Do Rzecznika Finansowego od dłuższego czasu docierały sygnały o praktykach polegających na odmowie uznania w pełnej wysokości stawki za roboczogodzinę oraz cen części zamiennych zawartych w kosztorysie prywatnym. Jedynymi akceptowalnymi przez zakłady ubezpieczeń poziomami cen są najczęściej te prezentowane przez tak zwane sieci partnerskie, czyli współpracujące z ubezpieczycielami zakłady naprawcze. Odmowy uznania kwot wskazanych w kosztorysach prywatnych pojawiały się nawet wtedy, gdy zaprezentowane w nich ceny w istocie mieściły się w stawkach występujących na lokalnym rynku usług naprawczych. Tak naprawdę dochodziło zatem do paradoksu, iż przy wypłacie odszkodowania ważne były nie ceny rynkowe, ale ceny odgórnie narzucane przez ubezpieczycieli.

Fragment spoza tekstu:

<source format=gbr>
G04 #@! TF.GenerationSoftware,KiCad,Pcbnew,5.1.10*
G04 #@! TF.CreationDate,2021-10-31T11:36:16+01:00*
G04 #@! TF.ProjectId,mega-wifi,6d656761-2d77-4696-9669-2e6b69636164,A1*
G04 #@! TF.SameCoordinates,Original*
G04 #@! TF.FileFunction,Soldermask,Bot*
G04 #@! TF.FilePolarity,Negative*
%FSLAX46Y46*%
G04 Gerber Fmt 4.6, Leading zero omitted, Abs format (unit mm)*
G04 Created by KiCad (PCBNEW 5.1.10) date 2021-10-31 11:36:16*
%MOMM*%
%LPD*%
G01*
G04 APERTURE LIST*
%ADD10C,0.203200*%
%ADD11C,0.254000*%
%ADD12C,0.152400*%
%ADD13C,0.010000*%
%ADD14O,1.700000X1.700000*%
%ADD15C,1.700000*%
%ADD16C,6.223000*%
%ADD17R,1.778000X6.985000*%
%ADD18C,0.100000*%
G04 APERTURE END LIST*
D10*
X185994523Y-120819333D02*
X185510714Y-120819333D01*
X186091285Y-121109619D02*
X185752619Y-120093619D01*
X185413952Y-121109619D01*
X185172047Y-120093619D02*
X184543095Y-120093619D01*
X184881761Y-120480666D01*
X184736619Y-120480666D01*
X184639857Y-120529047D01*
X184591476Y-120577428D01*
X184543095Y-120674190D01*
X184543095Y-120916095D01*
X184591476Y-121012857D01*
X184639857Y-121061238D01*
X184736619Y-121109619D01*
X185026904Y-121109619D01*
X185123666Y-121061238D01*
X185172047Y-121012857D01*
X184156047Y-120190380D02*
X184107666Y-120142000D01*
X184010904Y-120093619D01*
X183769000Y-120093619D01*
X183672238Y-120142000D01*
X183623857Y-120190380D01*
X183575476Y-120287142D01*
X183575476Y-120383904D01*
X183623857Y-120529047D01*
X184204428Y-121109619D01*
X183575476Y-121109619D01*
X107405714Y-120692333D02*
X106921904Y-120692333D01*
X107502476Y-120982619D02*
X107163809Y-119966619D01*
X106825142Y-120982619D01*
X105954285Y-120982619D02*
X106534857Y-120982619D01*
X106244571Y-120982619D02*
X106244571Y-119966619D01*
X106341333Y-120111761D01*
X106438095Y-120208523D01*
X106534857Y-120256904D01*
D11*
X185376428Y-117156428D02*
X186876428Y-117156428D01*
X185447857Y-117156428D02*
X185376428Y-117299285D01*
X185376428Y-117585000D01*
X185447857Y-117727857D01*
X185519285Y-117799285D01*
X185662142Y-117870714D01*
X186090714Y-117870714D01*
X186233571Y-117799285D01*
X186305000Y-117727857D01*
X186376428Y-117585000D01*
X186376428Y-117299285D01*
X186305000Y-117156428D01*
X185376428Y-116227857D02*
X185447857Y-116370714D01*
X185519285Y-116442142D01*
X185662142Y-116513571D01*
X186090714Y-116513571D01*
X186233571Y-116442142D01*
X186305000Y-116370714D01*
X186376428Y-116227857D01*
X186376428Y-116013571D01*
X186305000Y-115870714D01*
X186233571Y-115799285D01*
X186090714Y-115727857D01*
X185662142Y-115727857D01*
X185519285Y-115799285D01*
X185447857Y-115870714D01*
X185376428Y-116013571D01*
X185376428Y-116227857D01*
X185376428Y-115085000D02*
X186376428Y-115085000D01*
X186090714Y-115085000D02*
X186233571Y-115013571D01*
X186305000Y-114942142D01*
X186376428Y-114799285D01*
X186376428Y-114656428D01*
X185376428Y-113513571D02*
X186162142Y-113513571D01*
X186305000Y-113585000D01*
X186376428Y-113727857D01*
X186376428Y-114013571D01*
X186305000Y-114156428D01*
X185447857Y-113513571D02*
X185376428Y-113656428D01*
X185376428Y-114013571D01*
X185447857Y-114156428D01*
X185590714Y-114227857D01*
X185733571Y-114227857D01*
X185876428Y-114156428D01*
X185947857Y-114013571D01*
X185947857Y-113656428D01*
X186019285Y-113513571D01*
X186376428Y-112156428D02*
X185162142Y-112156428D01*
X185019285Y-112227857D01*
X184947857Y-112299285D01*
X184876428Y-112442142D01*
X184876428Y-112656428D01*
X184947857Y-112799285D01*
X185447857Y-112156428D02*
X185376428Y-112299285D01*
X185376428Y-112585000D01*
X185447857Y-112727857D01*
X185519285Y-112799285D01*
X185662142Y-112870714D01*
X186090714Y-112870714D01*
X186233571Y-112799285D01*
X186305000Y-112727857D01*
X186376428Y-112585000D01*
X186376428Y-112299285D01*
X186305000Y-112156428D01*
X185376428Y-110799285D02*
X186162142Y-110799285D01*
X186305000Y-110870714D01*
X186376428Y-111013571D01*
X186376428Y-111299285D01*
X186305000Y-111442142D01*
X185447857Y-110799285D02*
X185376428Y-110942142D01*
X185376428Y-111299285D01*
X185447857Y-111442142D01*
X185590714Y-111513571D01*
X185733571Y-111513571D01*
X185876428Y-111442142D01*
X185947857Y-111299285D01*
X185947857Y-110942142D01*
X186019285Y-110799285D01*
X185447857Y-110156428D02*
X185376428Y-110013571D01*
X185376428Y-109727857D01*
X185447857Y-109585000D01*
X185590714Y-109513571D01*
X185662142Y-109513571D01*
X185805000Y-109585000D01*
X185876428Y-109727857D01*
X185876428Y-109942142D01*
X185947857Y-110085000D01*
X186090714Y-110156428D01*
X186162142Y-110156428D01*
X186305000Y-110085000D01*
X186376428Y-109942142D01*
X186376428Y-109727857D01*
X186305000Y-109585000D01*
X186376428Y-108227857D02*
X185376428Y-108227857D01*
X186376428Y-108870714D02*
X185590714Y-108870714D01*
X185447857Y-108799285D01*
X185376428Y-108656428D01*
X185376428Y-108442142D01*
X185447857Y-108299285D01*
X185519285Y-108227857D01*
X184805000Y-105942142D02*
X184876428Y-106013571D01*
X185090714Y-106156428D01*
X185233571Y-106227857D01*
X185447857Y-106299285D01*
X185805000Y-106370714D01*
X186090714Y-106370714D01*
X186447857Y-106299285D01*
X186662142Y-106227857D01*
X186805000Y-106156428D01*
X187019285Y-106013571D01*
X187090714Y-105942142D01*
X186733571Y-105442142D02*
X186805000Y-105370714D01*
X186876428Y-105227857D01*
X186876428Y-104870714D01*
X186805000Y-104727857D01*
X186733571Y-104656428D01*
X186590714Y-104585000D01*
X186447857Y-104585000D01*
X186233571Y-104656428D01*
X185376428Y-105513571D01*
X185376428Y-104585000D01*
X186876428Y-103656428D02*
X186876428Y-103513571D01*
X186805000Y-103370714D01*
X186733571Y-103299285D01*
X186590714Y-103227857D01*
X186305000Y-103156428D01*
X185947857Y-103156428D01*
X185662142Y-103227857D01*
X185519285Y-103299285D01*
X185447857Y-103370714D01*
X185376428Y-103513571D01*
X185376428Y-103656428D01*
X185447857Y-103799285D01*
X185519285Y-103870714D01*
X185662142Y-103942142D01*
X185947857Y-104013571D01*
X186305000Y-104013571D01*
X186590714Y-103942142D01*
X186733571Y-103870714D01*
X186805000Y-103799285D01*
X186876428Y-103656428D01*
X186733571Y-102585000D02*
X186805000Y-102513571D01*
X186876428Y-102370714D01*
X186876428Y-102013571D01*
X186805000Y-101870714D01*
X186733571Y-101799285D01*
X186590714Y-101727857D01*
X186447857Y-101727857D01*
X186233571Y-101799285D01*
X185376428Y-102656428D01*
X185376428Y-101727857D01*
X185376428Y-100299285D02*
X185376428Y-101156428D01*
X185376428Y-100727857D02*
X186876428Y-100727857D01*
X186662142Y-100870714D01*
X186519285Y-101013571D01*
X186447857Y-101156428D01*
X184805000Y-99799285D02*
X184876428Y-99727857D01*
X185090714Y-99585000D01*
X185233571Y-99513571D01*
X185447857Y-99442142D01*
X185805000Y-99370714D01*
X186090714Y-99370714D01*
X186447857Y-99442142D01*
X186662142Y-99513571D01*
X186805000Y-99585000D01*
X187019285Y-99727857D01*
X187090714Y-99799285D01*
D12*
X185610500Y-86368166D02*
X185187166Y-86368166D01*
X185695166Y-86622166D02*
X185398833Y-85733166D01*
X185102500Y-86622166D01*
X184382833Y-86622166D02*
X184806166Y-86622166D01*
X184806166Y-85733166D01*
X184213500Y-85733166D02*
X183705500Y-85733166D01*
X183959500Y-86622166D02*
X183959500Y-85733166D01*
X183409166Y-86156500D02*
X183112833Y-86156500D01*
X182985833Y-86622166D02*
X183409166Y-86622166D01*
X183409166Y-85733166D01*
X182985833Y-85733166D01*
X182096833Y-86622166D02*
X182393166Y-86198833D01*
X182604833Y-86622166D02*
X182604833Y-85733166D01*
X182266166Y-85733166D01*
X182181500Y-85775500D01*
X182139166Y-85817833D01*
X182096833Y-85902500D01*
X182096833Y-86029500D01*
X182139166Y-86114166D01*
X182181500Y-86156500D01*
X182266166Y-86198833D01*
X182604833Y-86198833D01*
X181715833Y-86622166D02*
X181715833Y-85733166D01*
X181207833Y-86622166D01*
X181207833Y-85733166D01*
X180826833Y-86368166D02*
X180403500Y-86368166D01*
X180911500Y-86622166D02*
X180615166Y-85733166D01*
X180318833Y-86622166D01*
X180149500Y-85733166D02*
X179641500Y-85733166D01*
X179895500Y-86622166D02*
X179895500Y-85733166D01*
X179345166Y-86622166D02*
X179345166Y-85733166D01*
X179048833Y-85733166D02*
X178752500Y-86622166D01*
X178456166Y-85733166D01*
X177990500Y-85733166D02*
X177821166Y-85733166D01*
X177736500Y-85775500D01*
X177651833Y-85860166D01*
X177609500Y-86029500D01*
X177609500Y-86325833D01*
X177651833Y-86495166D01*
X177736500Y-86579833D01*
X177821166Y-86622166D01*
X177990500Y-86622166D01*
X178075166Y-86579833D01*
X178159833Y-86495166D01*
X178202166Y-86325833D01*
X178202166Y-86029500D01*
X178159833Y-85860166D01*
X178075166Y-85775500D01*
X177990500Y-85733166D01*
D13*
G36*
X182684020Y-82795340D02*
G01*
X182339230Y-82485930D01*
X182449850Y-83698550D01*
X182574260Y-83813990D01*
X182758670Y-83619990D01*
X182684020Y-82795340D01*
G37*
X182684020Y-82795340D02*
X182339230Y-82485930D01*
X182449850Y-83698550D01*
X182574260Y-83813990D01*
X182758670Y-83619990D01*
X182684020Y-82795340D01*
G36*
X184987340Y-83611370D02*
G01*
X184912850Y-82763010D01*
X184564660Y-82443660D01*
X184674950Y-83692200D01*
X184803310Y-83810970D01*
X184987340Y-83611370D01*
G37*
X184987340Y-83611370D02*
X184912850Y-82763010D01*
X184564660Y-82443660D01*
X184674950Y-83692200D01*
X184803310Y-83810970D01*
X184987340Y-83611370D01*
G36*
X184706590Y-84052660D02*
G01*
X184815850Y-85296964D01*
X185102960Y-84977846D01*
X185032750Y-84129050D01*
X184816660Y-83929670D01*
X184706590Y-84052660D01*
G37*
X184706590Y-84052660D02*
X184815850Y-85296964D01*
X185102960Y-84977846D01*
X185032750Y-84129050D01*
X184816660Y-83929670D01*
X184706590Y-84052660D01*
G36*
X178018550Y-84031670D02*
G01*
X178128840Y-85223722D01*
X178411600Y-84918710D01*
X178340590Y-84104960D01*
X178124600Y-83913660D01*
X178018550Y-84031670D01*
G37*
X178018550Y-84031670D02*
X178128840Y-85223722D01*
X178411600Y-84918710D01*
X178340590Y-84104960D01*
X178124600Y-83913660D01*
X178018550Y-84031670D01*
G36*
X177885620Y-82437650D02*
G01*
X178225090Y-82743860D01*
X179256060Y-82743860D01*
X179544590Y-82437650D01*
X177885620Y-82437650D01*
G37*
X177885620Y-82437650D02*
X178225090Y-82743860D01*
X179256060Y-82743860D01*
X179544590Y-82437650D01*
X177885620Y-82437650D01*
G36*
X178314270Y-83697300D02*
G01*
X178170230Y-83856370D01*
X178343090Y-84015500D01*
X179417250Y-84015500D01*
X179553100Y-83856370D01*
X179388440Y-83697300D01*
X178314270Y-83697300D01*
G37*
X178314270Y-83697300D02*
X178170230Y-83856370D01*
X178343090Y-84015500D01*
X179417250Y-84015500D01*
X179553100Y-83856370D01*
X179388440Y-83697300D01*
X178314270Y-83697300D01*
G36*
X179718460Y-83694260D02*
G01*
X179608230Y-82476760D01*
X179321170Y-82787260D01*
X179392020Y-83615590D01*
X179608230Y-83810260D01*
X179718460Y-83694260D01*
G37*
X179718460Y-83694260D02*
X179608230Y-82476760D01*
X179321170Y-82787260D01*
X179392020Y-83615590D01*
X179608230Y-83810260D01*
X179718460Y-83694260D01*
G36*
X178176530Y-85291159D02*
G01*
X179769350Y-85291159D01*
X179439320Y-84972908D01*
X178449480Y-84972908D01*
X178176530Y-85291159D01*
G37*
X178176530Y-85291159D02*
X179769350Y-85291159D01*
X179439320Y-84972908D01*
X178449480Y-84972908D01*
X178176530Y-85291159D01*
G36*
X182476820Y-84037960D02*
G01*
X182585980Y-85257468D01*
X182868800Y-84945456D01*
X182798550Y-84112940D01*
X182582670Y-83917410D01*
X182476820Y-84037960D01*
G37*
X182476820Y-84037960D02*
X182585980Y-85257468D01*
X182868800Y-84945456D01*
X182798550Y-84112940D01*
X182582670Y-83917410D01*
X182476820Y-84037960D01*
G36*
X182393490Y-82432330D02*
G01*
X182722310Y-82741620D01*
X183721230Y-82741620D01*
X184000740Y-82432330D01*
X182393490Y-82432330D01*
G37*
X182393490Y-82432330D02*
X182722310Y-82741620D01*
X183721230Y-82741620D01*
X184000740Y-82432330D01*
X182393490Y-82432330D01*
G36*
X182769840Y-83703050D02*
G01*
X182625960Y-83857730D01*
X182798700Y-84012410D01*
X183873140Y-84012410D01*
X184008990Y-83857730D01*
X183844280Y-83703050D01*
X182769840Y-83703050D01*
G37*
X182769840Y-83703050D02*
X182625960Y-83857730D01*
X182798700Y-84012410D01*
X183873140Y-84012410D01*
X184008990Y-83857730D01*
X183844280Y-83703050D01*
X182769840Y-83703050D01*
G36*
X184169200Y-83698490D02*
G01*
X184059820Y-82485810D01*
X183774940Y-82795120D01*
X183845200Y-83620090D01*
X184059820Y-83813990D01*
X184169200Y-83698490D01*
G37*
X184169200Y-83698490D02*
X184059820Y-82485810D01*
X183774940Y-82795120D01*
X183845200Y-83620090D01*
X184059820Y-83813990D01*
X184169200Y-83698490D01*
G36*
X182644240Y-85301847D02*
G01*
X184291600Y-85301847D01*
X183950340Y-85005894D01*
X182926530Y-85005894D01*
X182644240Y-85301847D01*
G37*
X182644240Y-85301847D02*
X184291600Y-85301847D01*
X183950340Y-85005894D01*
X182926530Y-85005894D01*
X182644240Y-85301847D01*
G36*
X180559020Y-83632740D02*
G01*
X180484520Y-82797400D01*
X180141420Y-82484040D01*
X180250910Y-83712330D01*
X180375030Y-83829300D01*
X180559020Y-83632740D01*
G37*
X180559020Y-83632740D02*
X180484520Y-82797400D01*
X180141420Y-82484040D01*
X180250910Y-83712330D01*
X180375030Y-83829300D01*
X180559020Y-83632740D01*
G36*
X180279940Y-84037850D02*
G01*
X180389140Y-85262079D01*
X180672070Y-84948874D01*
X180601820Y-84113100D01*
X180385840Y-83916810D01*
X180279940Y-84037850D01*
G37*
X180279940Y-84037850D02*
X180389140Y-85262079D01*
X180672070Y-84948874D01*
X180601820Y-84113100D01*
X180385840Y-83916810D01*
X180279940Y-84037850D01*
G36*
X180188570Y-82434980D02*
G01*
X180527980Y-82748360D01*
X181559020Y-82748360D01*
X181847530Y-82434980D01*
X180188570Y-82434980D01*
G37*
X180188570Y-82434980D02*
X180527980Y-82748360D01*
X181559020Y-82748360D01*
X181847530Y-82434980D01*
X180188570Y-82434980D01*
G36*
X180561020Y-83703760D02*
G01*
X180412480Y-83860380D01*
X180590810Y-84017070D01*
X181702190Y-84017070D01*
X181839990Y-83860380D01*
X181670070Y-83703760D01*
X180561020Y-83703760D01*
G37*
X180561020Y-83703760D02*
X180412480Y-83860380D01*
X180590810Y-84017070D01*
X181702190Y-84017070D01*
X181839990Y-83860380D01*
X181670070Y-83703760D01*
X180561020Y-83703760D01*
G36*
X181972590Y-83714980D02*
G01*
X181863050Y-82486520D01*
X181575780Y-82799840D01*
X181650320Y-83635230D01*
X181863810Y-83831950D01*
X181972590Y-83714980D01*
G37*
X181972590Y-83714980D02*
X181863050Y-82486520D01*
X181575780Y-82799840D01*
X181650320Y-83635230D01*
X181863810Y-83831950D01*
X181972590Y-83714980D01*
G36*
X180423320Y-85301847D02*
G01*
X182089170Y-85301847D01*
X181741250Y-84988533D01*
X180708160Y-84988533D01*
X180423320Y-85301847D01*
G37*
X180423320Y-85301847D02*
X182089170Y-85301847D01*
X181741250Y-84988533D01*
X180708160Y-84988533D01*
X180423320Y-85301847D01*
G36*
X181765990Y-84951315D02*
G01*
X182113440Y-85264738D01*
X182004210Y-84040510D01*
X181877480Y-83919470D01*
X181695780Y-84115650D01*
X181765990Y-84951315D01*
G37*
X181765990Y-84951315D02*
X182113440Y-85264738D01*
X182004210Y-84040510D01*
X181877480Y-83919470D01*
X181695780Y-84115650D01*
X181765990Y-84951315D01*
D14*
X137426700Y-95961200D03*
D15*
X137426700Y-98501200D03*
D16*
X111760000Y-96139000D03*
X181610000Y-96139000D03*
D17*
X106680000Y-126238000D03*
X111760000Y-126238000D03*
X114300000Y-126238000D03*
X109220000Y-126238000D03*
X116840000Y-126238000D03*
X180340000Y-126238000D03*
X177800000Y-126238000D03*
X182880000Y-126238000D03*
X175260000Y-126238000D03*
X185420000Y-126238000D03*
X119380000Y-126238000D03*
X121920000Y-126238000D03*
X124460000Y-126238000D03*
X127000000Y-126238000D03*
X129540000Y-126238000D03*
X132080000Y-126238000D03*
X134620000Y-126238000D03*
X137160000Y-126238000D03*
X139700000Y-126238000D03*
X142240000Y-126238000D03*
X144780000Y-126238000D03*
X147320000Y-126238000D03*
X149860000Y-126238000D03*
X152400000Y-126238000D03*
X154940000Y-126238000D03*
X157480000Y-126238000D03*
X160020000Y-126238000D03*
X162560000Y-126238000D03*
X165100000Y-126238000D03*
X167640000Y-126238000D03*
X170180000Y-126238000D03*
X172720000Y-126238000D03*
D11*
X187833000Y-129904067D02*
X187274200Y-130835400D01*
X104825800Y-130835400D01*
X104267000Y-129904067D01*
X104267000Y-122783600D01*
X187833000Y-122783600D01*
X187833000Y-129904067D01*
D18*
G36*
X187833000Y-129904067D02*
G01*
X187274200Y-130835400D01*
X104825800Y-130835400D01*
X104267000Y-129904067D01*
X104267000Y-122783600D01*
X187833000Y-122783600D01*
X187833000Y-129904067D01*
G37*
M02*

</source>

Jak ustalić cenę naprawy pojazdu?
Oczywiście konsekwencją przyjętego przez zakłady ubezpieczeń stanowiska jest to, że niejako zmuszają poszkodowanych do skorzystania z ofert warsztatów współpracujących z ubezpieczycielami. Nic dziwnego zatem, że tą problematyką zajął się Rzecznik Finansowy. Stanął przy tym rzecz jasna po stronie poszkodowanych. W wydanym raporcie podkreślił, że poszkodowany ma prawo wyboru warsztatu naprawczego, a zarazem ma prawo żądania „odpowiedniej sumy pieniężnej”, jak to wynika z art. 363 § 1 Kodeksu cywilnego. Odpowiednia suma pieniężna nie jest przy tym równoznaczna z najmniej kosztownym wariantem naprawy pojazdu. Poszkodowany nie ma obowiązku szukania najtańszego warsztatu samochodowego do naprawy pojazdu.

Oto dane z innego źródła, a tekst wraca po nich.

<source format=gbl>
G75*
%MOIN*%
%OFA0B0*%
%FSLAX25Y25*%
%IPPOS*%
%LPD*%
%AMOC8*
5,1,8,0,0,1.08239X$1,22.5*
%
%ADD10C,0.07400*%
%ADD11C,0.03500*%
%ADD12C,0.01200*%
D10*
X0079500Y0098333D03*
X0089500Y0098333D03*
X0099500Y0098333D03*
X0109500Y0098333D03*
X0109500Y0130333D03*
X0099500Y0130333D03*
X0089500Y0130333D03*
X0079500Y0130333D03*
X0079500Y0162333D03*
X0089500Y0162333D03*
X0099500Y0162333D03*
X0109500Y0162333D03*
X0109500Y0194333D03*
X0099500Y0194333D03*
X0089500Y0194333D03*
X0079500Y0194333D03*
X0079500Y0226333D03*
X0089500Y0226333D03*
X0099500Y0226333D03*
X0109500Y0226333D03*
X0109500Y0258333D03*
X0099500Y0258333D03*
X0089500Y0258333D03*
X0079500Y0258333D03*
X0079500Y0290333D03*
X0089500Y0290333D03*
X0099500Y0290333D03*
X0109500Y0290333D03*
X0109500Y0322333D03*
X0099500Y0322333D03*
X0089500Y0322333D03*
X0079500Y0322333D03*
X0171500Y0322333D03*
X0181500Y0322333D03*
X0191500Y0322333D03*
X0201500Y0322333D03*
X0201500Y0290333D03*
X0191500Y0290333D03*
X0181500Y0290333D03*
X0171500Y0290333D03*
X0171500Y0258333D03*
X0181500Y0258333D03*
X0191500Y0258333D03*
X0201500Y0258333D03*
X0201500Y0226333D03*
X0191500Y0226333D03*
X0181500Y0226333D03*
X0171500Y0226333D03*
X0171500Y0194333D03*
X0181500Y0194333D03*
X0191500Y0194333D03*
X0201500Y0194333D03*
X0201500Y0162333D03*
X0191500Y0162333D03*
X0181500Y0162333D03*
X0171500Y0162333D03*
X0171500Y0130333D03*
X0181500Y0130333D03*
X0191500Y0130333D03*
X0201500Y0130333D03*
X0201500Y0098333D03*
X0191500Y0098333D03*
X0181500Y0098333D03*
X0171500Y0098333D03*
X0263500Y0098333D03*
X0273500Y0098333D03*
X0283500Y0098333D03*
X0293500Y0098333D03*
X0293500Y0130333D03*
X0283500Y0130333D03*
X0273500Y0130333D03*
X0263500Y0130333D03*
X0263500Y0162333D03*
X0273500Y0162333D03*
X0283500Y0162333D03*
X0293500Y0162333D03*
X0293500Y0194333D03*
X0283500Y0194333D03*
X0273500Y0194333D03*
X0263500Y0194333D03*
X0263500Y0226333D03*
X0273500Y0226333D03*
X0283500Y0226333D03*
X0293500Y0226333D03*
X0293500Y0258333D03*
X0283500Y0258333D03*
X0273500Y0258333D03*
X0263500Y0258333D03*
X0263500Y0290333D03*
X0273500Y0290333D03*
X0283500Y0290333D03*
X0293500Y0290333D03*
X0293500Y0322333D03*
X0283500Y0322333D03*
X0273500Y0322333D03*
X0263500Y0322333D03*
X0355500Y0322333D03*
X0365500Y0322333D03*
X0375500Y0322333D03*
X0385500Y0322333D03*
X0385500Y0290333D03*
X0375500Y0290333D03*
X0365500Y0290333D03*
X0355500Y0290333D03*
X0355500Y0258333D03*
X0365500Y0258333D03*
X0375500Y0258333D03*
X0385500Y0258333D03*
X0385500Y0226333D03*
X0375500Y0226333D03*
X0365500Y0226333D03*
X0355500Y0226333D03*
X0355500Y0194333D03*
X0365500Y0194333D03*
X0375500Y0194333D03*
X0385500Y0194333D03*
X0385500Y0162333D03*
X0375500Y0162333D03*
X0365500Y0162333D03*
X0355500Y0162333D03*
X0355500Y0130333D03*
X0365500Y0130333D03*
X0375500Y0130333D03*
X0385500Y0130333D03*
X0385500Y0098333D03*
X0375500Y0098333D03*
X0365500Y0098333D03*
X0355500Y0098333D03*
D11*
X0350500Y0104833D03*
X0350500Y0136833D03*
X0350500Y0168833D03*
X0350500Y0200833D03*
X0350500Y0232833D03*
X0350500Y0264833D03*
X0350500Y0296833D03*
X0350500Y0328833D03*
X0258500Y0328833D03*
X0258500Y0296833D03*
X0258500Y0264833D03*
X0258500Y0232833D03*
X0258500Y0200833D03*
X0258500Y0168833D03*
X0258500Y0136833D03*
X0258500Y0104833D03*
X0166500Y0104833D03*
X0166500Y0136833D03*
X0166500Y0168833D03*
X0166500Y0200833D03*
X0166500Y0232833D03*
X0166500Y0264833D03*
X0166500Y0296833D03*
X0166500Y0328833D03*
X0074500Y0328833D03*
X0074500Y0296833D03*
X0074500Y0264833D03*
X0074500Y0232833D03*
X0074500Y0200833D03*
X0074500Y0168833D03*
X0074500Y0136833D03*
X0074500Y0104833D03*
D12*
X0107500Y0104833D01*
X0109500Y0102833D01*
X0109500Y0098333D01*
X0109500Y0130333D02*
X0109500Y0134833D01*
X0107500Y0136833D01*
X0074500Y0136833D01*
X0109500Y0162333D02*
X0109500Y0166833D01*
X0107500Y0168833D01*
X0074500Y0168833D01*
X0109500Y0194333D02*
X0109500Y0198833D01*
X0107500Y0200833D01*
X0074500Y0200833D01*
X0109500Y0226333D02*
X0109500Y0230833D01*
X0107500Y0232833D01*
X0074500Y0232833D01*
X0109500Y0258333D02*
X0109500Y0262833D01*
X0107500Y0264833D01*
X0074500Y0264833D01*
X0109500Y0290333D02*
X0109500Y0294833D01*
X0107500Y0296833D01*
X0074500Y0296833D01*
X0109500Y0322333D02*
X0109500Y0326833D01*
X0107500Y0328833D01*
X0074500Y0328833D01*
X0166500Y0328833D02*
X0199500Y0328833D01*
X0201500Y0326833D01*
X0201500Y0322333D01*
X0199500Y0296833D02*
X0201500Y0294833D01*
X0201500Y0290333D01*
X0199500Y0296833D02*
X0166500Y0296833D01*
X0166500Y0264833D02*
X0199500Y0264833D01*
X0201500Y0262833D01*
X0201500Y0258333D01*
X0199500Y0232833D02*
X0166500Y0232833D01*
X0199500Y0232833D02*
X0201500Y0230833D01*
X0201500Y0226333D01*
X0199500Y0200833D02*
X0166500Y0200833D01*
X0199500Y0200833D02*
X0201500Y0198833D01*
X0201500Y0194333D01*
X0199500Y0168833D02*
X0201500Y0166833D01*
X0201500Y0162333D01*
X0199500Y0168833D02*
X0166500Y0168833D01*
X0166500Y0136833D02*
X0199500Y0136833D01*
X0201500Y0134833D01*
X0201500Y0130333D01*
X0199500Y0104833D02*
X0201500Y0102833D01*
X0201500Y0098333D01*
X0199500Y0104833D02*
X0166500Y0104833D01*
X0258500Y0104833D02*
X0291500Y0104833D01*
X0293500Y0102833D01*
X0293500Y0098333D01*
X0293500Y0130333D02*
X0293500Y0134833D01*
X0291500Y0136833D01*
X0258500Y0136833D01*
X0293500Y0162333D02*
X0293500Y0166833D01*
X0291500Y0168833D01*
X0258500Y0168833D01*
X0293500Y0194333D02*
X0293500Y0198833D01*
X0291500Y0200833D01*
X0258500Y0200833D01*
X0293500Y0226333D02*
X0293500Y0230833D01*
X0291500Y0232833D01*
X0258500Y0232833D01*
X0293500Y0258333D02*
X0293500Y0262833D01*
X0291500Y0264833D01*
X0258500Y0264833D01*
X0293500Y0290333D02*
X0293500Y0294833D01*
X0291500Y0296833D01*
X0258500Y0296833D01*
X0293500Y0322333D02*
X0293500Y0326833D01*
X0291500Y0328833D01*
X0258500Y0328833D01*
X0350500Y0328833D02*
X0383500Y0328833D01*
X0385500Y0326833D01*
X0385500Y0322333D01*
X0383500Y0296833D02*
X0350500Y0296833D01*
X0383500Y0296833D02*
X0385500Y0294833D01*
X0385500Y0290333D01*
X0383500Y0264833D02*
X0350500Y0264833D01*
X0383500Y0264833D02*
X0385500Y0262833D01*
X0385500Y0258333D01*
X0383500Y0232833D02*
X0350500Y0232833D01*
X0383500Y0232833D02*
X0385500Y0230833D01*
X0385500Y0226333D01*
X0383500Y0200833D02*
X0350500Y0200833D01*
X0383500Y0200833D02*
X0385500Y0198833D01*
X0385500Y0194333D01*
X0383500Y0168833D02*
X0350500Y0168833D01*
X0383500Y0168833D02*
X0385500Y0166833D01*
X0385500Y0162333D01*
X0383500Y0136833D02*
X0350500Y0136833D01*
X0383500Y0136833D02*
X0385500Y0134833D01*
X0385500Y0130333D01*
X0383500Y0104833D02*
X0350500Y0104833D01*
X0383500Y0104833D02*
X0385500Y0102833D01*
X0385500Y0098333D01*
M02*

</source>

Poszkodowany ma prawo wyboru
Oczywiście w tym zakresie zakład ubezpieczeń ma prawo negocjacji. Może rzecz jasna przedstawiać poszkodowanemu różne warianty likwidacji szkody, w tym te, które jego zdaniem są najbardziej efektywne czy nawet najtańsze. To do poszkodowanego należy jednak ostateczna decyzja. Ma on nawet prawo wyboru swojego ulubionego warsztatu samochodowego, powołując się na całkiem racjonalne argumenty, iż oferuje on wysoką jakość, solidność, rzetelność wykonywanej usługi, a poszkodowany wie to, bo w przeszłości korzystał z usług właśnie tych specjalistów. Był przy tym w pełni zadowolony z ich pracy.